▶ EXERCISE MATERIALS:
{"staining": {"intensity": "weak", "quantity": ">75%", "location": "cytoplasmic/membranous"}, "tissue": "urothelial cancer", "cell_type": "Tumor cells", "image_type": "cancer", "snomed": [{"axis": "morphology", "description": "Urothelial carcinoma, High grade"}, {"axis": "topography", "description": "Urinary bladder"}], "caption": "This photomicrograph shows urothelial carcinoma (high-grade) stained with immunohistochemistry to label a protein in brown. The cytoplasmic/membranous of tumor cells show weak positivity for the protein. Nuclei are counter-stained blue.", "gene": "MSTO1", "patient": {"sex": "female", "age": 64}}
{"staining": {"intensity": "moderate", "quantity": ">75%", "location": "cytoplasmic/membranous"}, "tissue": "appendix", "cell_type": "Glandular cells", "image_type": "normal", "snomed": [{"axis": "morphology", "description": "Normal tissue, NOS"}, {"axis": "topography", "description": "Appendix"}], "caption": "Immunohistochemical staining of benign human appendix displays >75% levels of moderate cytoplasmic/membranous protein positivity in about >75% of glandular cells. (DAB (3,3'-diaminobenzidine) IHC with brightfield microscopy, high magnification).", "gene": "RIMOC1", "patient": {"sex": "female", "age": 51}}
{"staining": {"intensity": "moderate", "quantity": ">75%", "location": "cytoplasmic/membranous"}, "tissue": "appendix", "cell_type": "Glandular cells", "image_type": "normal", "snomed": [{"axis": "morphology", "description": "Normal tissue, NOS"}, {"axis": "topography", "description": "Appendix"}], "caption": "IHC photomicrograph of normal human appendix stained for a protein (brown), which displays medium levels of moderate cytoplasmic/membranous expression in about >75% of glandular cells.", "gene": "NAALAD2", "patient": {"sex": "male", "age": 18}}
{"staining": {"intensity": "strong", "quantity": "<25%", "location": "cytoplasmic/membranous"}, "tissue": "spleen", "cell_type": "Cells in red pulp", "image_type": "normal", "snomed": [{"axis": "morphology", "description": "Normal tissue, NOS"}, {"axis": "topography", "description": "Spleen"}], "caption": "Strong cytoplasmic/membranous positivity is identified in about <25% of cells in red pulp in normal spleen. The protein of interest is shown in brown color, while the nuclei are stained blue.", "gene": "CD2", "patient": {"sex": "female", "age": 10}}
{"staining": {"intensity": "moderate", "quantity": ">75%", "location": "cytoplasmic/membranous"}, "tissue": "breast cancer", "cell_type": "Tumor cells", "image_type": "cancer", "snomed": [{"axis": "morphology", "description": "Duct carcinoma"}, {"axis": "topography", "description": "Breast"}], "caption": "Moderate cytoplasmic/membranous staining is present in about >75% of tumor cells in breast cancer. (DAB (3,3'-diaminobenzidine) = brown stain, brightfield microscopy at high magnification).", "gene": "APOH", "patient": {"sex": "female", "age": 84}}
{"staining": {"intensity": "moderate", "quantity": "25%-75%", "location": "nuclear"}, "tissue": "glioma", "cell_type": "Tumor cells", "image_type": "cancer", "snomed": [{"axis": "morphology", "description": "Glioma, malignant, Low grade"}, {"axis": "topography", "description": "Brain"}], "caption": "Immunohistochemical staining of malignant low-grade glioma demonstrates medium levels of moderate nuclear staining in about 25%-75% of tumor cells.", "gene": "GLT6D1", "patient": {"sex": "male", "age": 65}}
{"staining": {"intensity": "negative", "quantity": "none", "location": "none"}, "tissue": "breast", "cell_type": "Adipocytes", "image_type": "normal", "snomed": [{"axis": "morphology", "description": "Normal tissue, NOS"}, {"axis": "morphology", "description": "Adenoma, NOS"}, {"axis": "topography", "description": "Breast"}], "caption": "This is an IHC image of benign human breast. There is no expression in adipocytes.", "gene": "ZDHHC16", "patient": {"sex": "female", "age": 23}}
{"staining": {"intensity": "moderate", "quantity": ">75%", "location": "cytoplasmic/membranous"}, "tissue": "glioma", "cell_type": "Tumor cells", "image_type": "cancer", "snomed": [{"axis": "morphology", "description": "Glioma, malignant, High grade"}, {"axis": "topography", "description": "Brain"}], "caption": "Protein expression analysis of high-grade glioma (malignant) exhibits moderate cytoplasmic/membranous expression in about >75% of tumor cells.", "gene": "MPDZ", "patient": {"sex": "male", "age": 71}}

▶ WORK REQUIRED: Could you write out all the entries word for word?

▶ COMPLETED EXERCISE:
{"staining": {"intensity": "weak", "quantity": ">75%", "location": "cytoplasmic/membranous"}, "tissue": "urothelial cancer", "cell_type": "Tumor cells", "image_type": "cancer", "snomed": [{"axis": "morphology", "description": "Urothelial carcinoma, High grade"}, {"axis": "topography", "description": "Urinary bladder"}], "caption": "This photomicrograph shows urothelial carcinoma (high-grade) stained with immunohistochemistry to label a protein in brown. The cytoplasmic/membranous of tumor cells show weak positivity for the protein. Nuclei are counter-stained blue.", "gene": "MSTO1", "patient": {"sex": "female", "age": 64}}
{"staining": {"intensity": "moderate", "quantity": ">75%", "location": "cytoplasmic/membranous"}, "tissue": "appendix", "cell_type": "Glandular cells", "image_type": "normal", "snomed": [{"axis": "morphology", "description": "Normal tissue, NOS"}, {"axis": "topography", "description": "Appendix"}], "caption": "Immunohistochemical staining of benign human appendix displays >75% levels of moderate cytoplasmic/membranous protein positivity in about >75% of glandular cells. (DAB (3,3'-diaminobenzidine) IHC with brightfield microscopy, high magnification).", "gene": "RIMOC1", "patient": {"sex": "female", "age": 51}}
{"staining": {"intensity": "moderate", "quantity": ">75%", "location": "cytoplasmic/membranous"}, "tissue": "appendix", "cell_type": "Glandular cells", "image_type": "normal", "snomed": [{"axis": "morphology", "description": "Normal tissue, NOS"}, {"axis": "topography", "description": "Appendix"}], "caption": "IHC photomicrograph of normal human appendix stained for a protein (brown), which displays medium levels of moderate cytoplasmic/membranous expression in about >75% of glandular cells.", "gene": "NAALAD2", "patient": {"sex": "male", "age": 18}}
{"staining": {"intensity": "strong", "quantity": "<25%", "location": "cytoplasmic/membranous"}, "tissue": "spleen", "cell_type": "Cells in red pulp", "image_type": "normal", "snomed": [{"axis": "morphology", "description": "Normal tissue, NOS"}, {"axis": "topography", "description": "Spleen"}], "caption": "Strong cytoplasmic/membranous positivity is identified in about <25% of cells in red pulp in normal spleen. The protein of interest is shown in brown color, while the nuclei are stained blue.", "gene": "CD2", "patient": {"sex": "female", "age": 10}}
{"staining": {"intensity": "moderate", "quantity": ">75%", "location": "cytoplasmic/membranous"}, "tissue": "breast cancer", "cell_type": "Tumor cells", "image_type": "cancer", "snomed": [{"axis": "morphology", "description": "Duct carcinoma"}, {"axis": "topography", "description": "Breast"}], "caption": "Moderate cytoplasmic/membranous staining is present in about >75% of tumor cells in breast cancer. (DAB (3,3'-diaminobenzidine) = brown stain, brightfield microscopy at high magnification).", "gene": "APOH", "patient": {"sex": "female", "age": 84}}
{"staining": {"intensity": "moderate", "quantity": "25%-75%", "location": "nuclear"}, "tissue": "glioma", "cell_type": "Tumor cells", "image_type": "cancer", "snomed": [{"axis": "morphology", "description": "Glioma, malignant, Low grade"}, {"axis": "topography", "description": "Brain"}], "caption": "Immunohistochemical staining of malignant low-grade glioma demonstrates medium levels of moderate nuclear staining in about 25%-75% of tumor cells.", "gene": "GLT6D1", "patient": {"sex": "male", "age": 65}}
{"staining": {"intensity": "negative", "quantity": "none", "location": "none"}, "tissue": "breast", "cell_type": "Adipocytes", "image_type": "normal", "snomed": [{"axis": "morphology", "description": "Normal tissue, NOS"}, {"axis": "morphology", "description": "Adenoma, NOS"}, {"axis": "topography", "description": "Breast"}], "caption": "This is an IHC image of benign human breast. There is no expression in adipocytes.", "gene": "ZDHHC16", "patient": {"sex": "female", "age": 23}}
{"staining": {"intensity": "moderate", "quantity": ">75%", "location": "cytoplasmic/membranous"}, "tissue": "glioma", "cell_type": "Tumor cells", "image_type": "cancer", "snomed": [{"axis": "morphology", "description": "Glioma, malignant, High grade"}, {"axis": "topography", "description": "Brain"}], "caption": "Protein expression analysis of high-grade glioma (malignant) exhibits moderate cytoplasmic/membranous expression in about >75% of tumor cells.", "gene": "MPDZ", "patient": {"sex": "male", "age": 71}}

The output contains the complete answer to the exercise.